-- Start TASK MATERIAL --
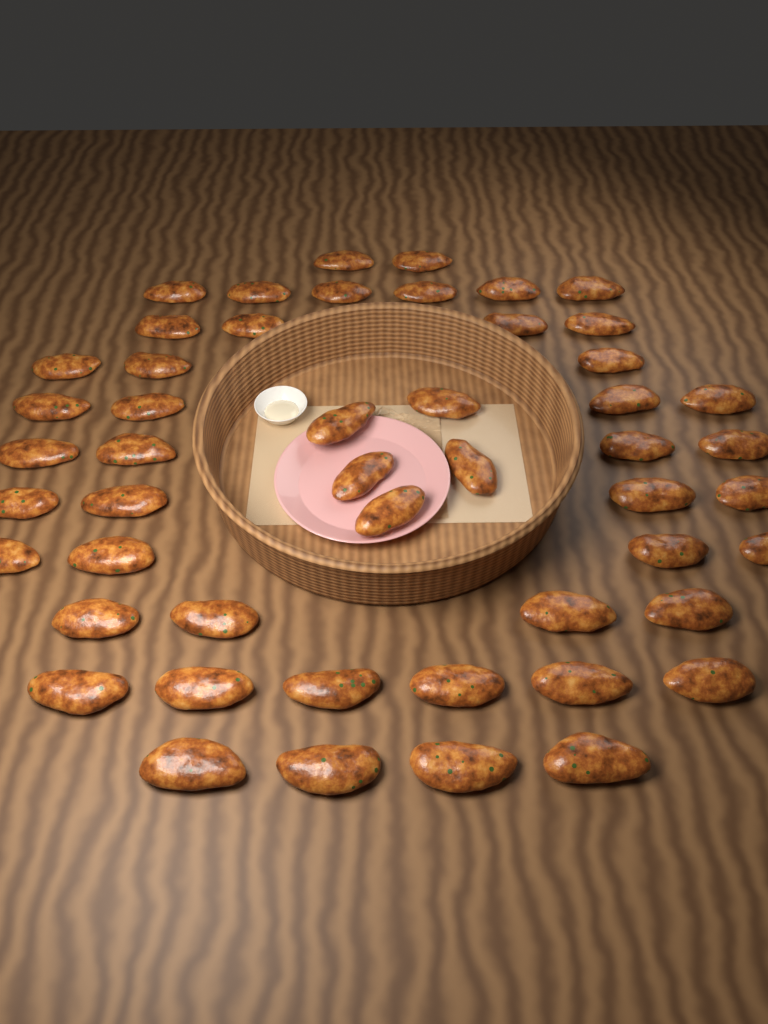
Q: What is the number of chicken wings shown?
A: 50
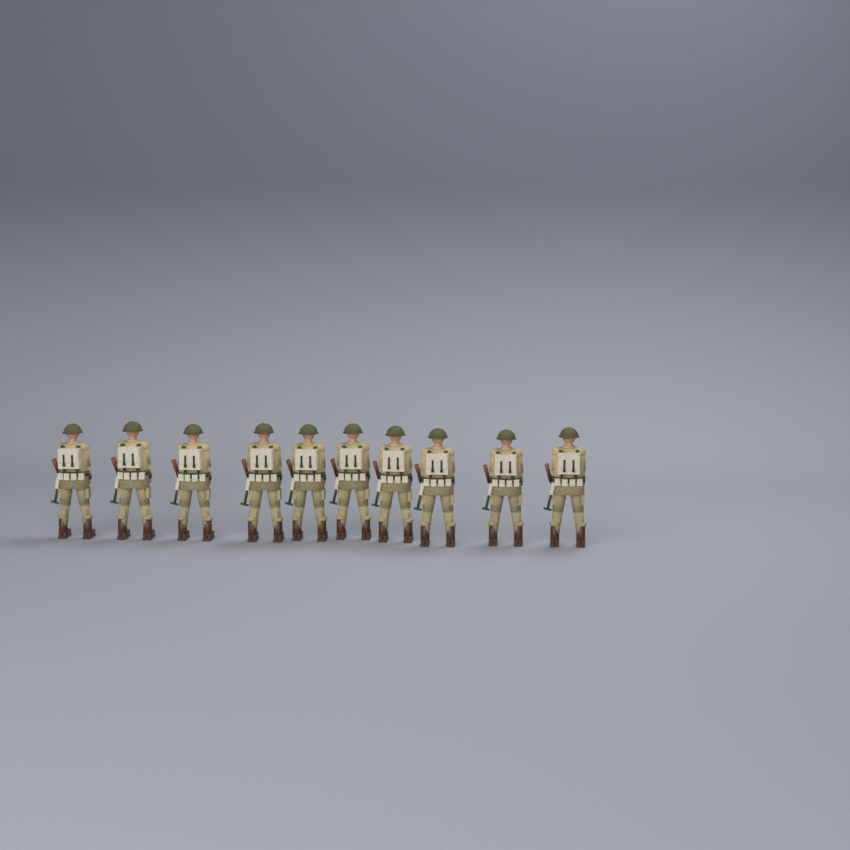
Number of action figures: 10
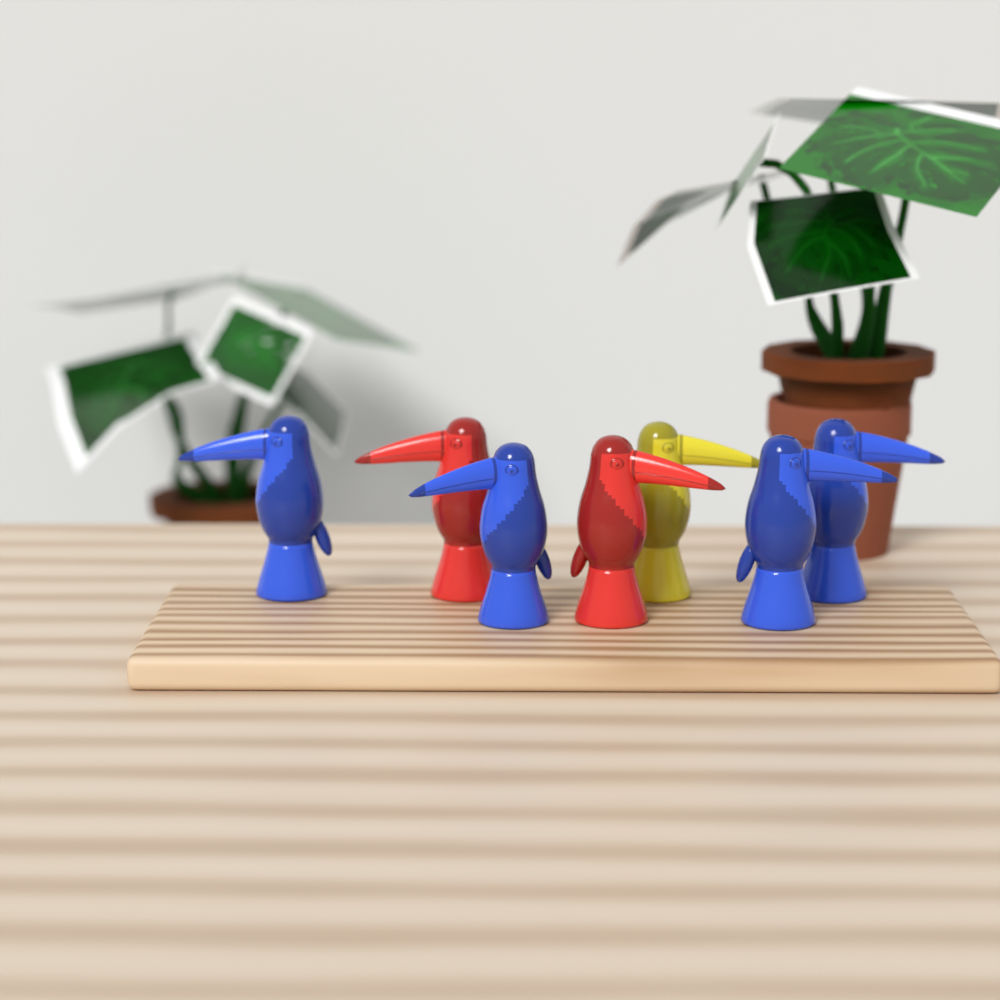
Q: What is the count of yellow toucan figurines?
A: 1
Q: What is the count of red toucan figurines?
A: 2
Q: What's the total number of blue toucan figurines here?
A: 4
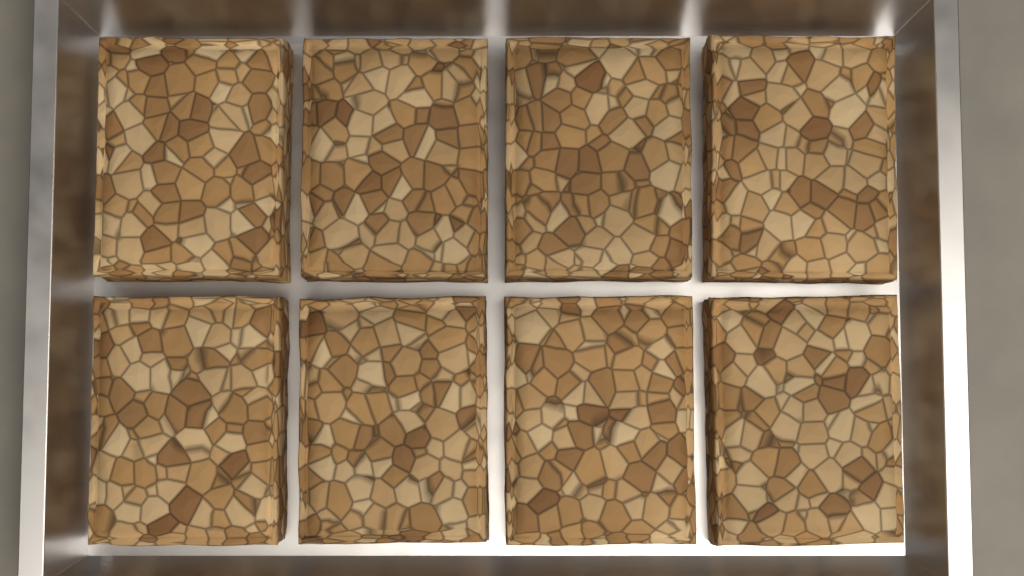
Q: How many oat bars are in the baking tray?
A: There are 8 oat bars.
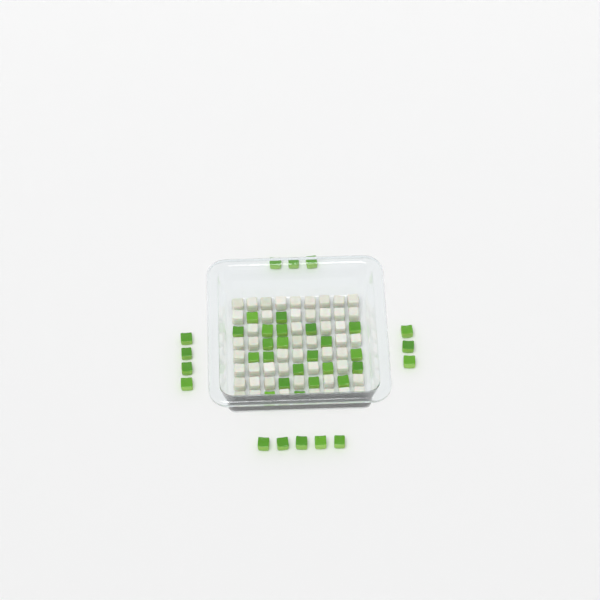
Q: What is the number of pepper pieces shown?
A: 37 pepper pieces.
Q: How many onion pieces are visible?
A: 50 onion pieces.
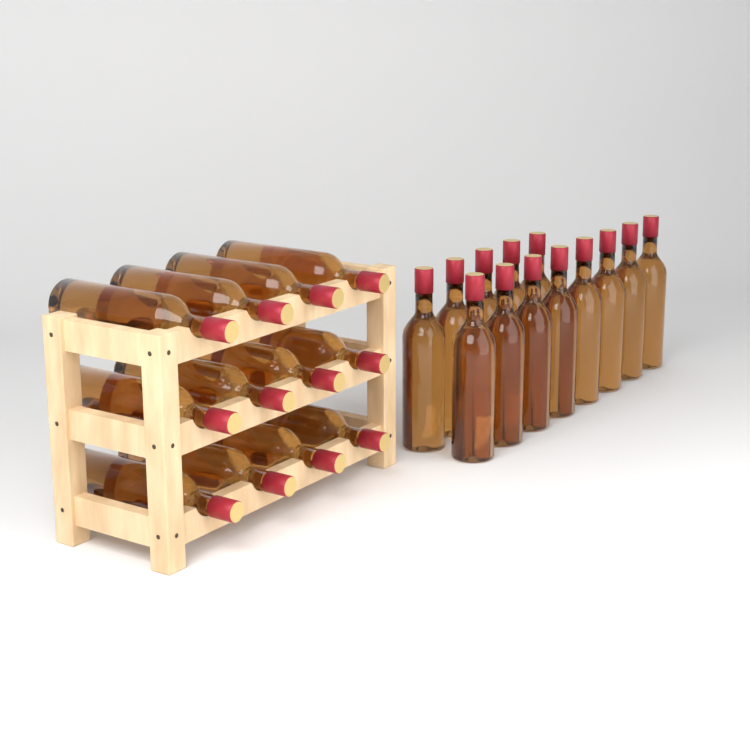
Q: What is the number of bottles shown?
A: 25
-- End TASK MATERIAL --
SHORT PROBLEM: Copy every line of the entries above that contains the word "onion", treating uppercase and lowercase as different.

THE COMPLETED TASK:
Q: How many onion pieces are visible?
A: 50 onion pieces.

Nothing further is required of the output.